Familie: Anjerfamilie (Caryophyllaceae)
Formaat: 90cm
Deze bloem kan gedijen op vochtige tot natte, matig voedselrijke en matig bemeste bodem die kan bestaan uit zand, leem, lichte klei, zavel en veen. Hij is meestal roze, een enkele keer zie je deze soort als witte bloem.
De echte koekoeksbloem is een indicatorsoort voor verschillende bloem-verbonden, zoals het dotterbloem-verbond, wat een voedselrijk (kruiden) grasland is. Dit betekent dat als de koekoeksbloem aanwezig is, er vaak ook bepaalde andere bloemsoorten aanwezig zijn.
Weetje
De echte koekoeksbloem, of ragged-robin in het Engels, is een waardplant voor tenminste drie nachtvlinders. Waardplanten zijn planten waar o.a. vlindereitjes op worden afgezet.
De echte koekoeksbloem (Lychnis flos-cuculi) groeit op het USP, vooral op het ecologisch beheerde veld tussen het Princes Máxima Centrum en Oostbroek.
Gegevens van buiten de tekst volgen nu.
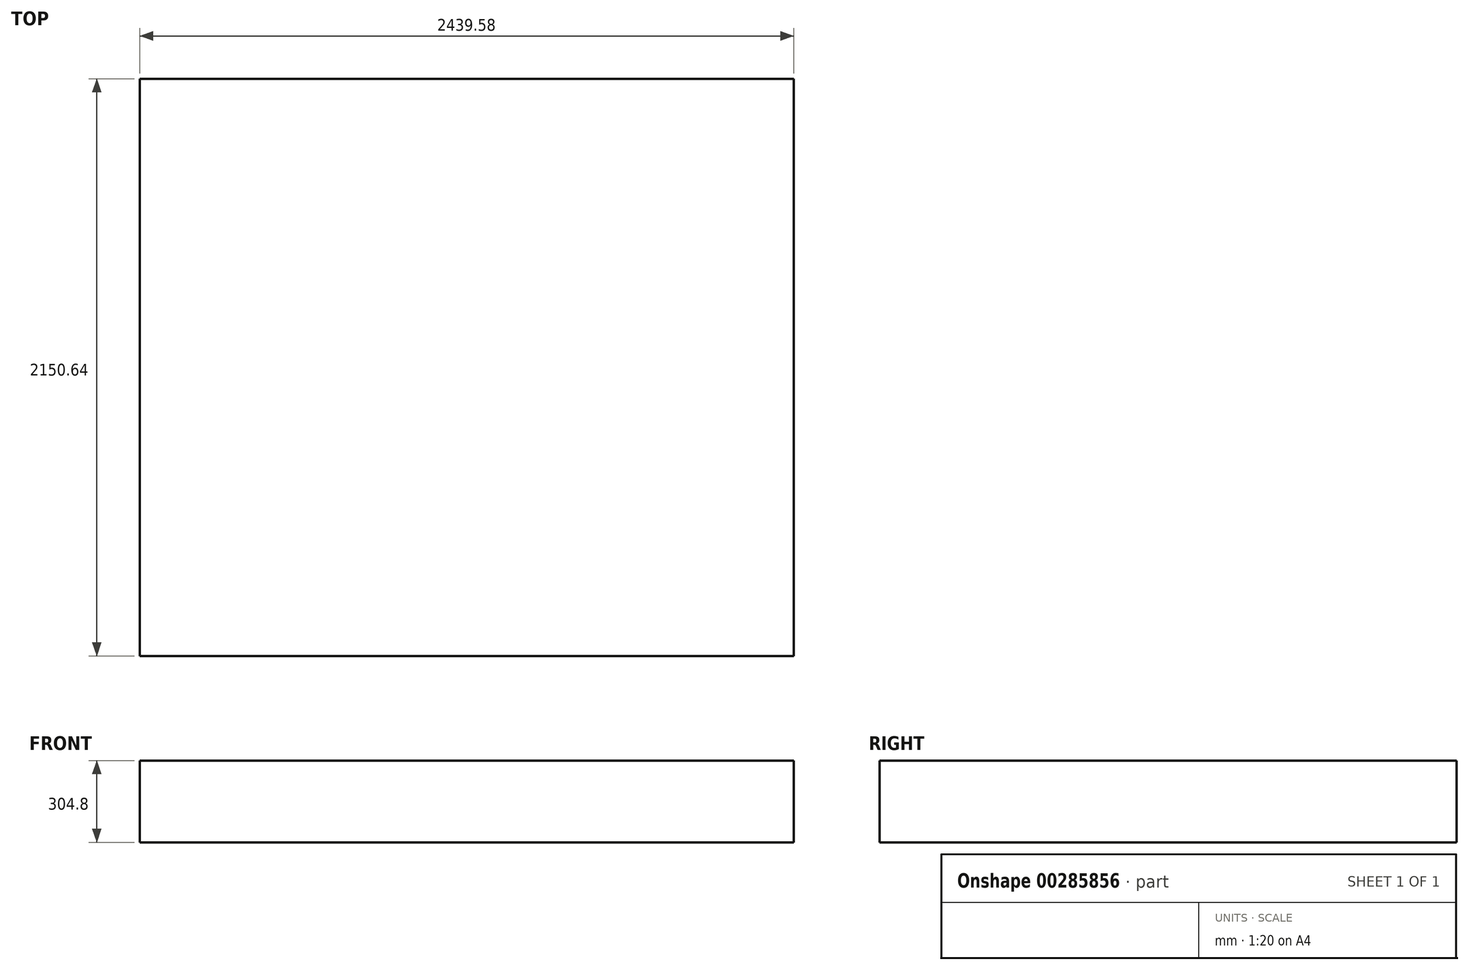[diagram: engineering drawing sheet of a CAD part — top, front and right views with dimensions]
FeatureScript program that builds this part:
annotation { "Feature Type Name" : "Feature", "Feature Type Description" : "" }
export const myFeature = defineFeature(function(context is Context, id is Id, definition is map)
    precondition{}
    {
        {
            var Q0;
            Q0=qCreatedBy(makeId("Top.planeOp"),FACE);
            var sketch = newSketch(context, id + "F0", { "sketchPlane" : qUnion([Q0])});
            skLineSegment(sketch, "E0.bottom", {"start": v(1219.79, -1075.32) * mm, "end": v(-1219.79, -1075.32) * mm});
            skLineSegment(sketch, "E0.top", {"start": v(1219.79, 1075.32) * mm, "end": v(-1219.79, 1075.32) * mm});
            skLineSegment(sketch, "E0.left", {"start": v(1219.79, -1075.32) * mm, "end": v(1219.79, 1075.32) * mm});
            skLineSegment(sketch, "E0.right", {"start": v(-1219.79, -1075.32) * mm, "end": v(-1219.79, 1075.32) * mm});
            skPoint(sketch, "E0.middle", {"position": v(0, 0) * mm});
            skSolve(sketch);
        }
        {
            var Q0;
            Q0=makeQuery(id+"F0.imprint","IMPRINT",FACE,{"disambiguationData":[TD([[makeQuery(id+"F0.imprint","IMPRINT",EDGE,{"derivedFrom":sQuery(id+"F0.wireOp",EDGE,"E0.bottom")}),-1.0]])]});
            extrude(context, id + "F1", {"entities" : qUnion([Q0]), "oppositeDirection" : true, "depth" : 304.8 * mm});
        }
    });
Vanaf april tot de zomer zijn de bloeiende bloemen daar goed te bewonderen.
Familie: Vliesvleugelingen (Hymenoptera)
Formaat: -
Voedsel: rode en witte klaver
De donkere klaverzandbij is een wilde bij en leeft in extensief beheerde en bloemrijke graslanden. Hij doet het zich het liefst tegoed aan rode en witte klaver.
Weetje
De klaverzandbij lijkt nogal op de honingbij en wordt hier vaak mee verward.
De donkere klaverzandbij (Andrena labialis) is recent niet waargenomen op het USP, maar wel in 2025 op een ander fort van de Hollandse Waterlinie: Werk aan de Waalse Wetering in Tull en ’t Waal. Dit vergroot de kans om deze soort op termijn ook op andere forten aan te treffen.
Familie: Acrocephalidae
Formaat: 12,5cm
Voedsel: insecten, slakken, wormen
De rietzanger leeft bij het water langs sloten en in moerassen waar riet groeit. Rietzangers maken hun nest in landriet laag boven de grond. Het Utrecht Science Park heeft een aantal natuurvriendelijke oevers, die over de jaren worden uitgebreid. Aan deze oevers zou de rietzanger goed kunnen wonen. Deze vogel overwintert in midden- en zuid afrika.
Weetje
Mannetjes zijn bezige bijtjes en kunnen verantwoordelijk zijn voor twee leggen per broedseizoen. De twee nesten bevinden zich altijd vrij dichtbij elkaar, zodat het mannetje ze goed in de gaten kan houden.
Een paar meldingen van de rietzanger (Acrocephalus schoenobaenus) zijn gedaan in de buurt van de Hoofddijk en het fort van de Botanische Tuinen, tussen april en juli.